What to produce
Would you print all of the entries exactly, please, but without their pictures?

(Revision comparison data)
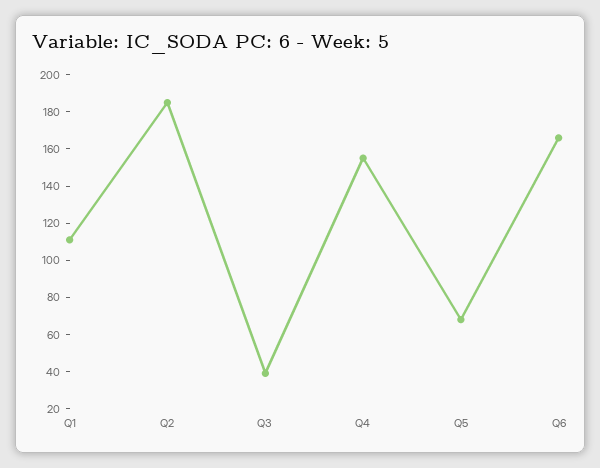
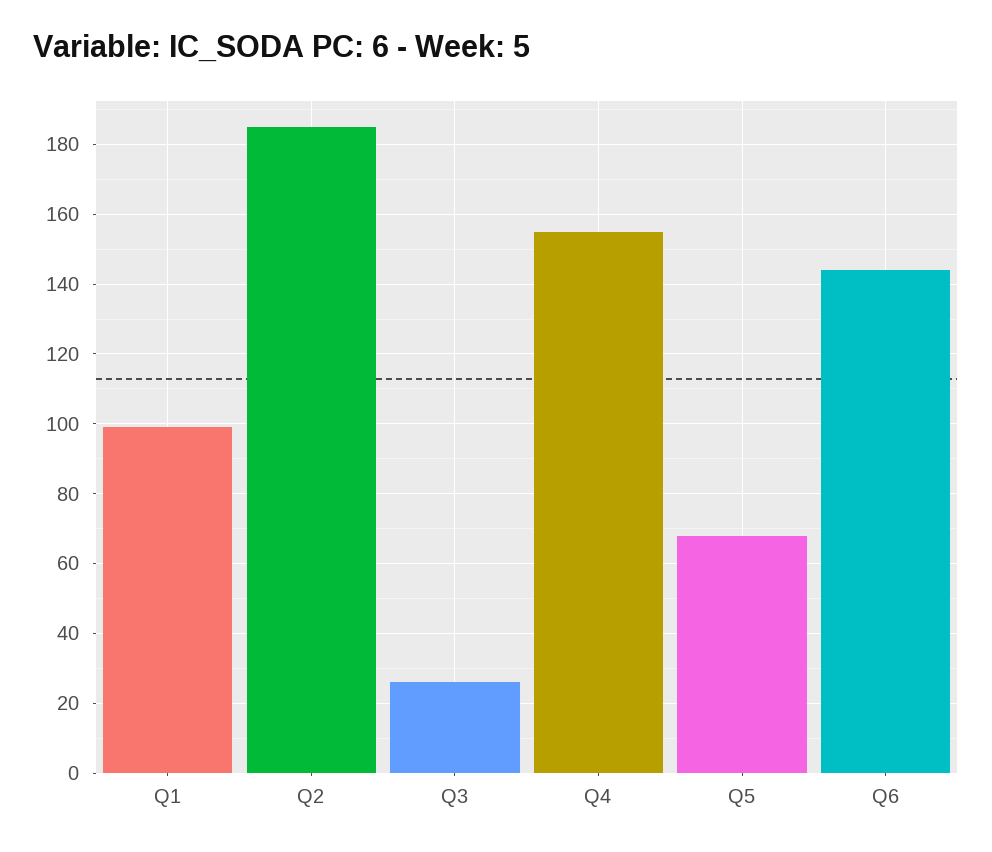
  {
-   "Q1": 110,
+   "Q1": 100,
    "Q2": 185,
-   "Q3": 40,
+   "Q3": 25,
    "Q4": 155,
    "Q5": 70,
-   "Q6": 165
+   "Q6": 145
  }

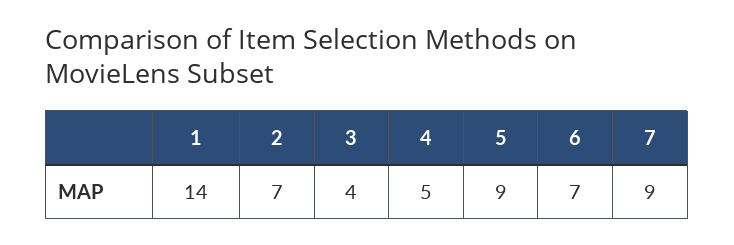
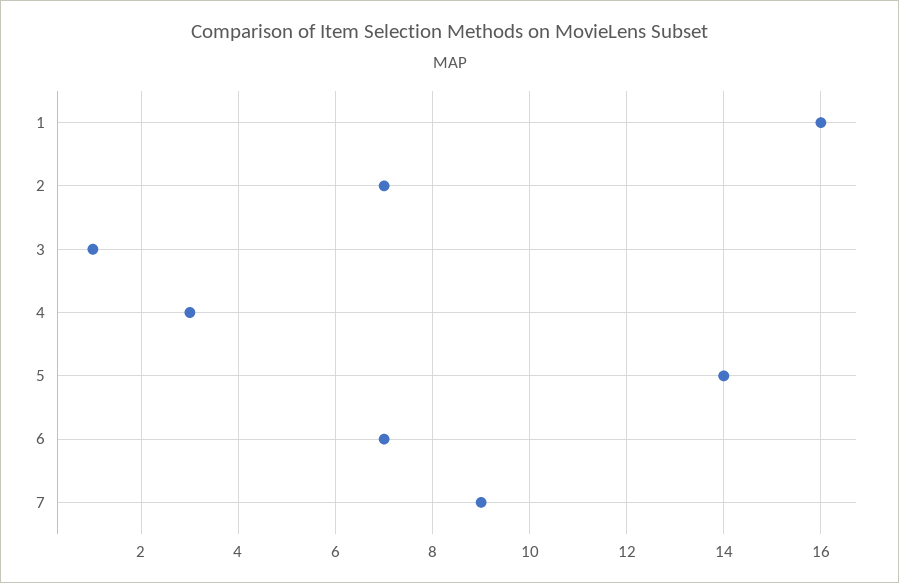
  {
-   "1": 14,
+   "1": 16,
    "2": 7,
-   "3": 4,
+   "3": 1,
-   "4": 5,
+   "4": 3,
-   "5": 9,
+   "5": 14,
    "6": 7,
    "7": 9
  }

Solution to the problem
  {
-   "Q1": 110,
+   "Q1": 100,
    "Q2": 185,
-   "Q3": 40,
+   "Q3": 25,
    "Q4": 155,
    "Q5": 70,
-   "Q6": 165
+   "Q6": 145
  }

  {
-   "1": 14,
+   "1": 16,
    "2": 7,
-   "3": 4,
+   "3": 1,
-   "4": 5,
+   "4": 3,
-   "5": 9,
+   "5": 14,
    "6": 7,
    "7": 9
  }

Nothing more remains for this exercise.